Lots of churches and religious organizations do community service—what’s so different about CityServe?

Unity and lifespan. Churches often don’t know what other churches are doing or work with civic or business leaders. We included more than 400 churches and organizations in the initial conversation, discussed the needs of the city openly, figured out who was best equipped to serve in what capacity, formed unique partnerships, and listened to city leaders about where they felt the greatest pressure. It's a long-term commitment to develop real relationships and partnerships.

Did you start CityServe as a way to rehabilitate the image of evangelical Christians, who are often seen as insular and judgmental, and to open doors for more evangelization?

In some ways, yes, but those weren't the only reasons. We felt embarrassed at our lack of engagement with our city and our own lack of unity as Christians. How we were viewed by others wasn't a pretty picture. Our obedience to God includes sharing the Good News of the gospel, but we're all about helping and loving our neighbor, and we express that unconditionally. Our service comes with no agenda. God will open doors to share his message relationally, in ways that aren't coercive or might hurt the trust that's been built up over years.

Can you give an example of a well-intentioned effort that backfired? What did you learn from it?

Initially at [Portland’s] Roosevelt High School, we came in from the outside and didn't take time to seek true partnerships with neighborhood leaders and churches. We apologized, let them take the lead, and fell into a more supportive role. At Roosevelt, the work began small, starting with simple clean-up efforts. Then came a clothes closet, a food pantry, and a mentorship program. Eventually, corporate partners Nike, Anderson Construction, and other companies completely renovated Roosevelt's athletic facilities.

Was there pushback about churches partnering with public schools to create programs and projects?

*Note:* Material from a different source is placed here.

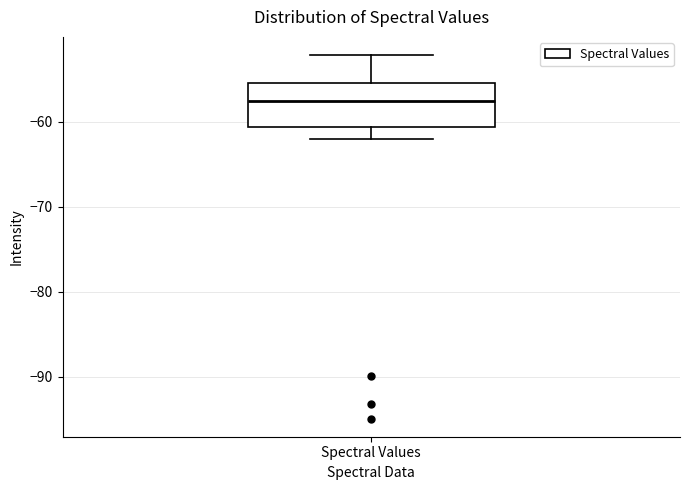

Transcribe this box plot: give where the median line is, the range the box spans, and where the two whiskers end, as read against the y-axis. The values are not printed on the chart, so give them approximately, as read against the axis.

median -58, box -61 to -56, whiskers -62 to -52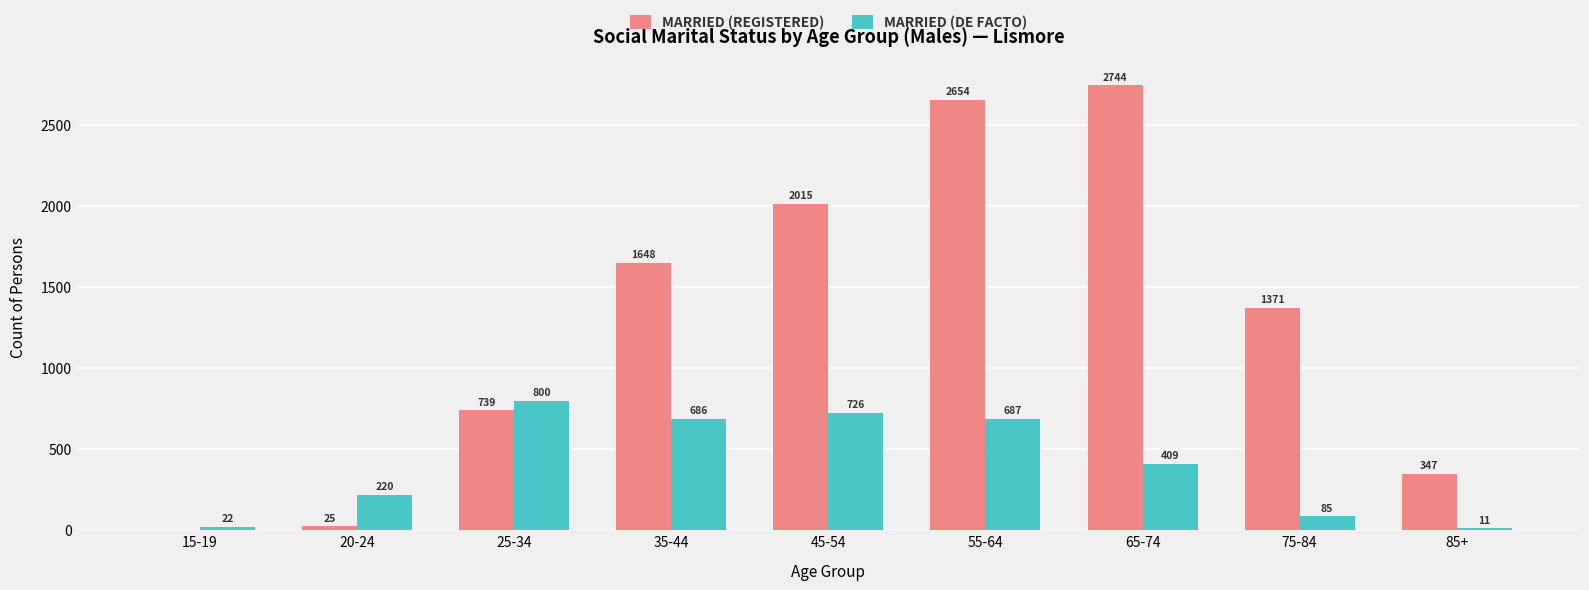

Which series has the largest range (max minus min)?

MARRIED (REGISTERED)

Absolutely. City leaders wanted to ensure we were following the laws, and we did, too. There are clear guidelines for anyone working with public schools—and those apply to all community partners, not just churches—so any questions were quickly resolved.

What can someone who is not religious get out of the book?

A sense that Christians can humble themselves and be part of the broader communities where they live. Christ followers have a message we believe to be "Good News," but too often our actions or words haven't measured up to our beliefs. I want this book to give hope to anyone who reads it, that we can understand each other, serve each other, and work together for the benefit of all.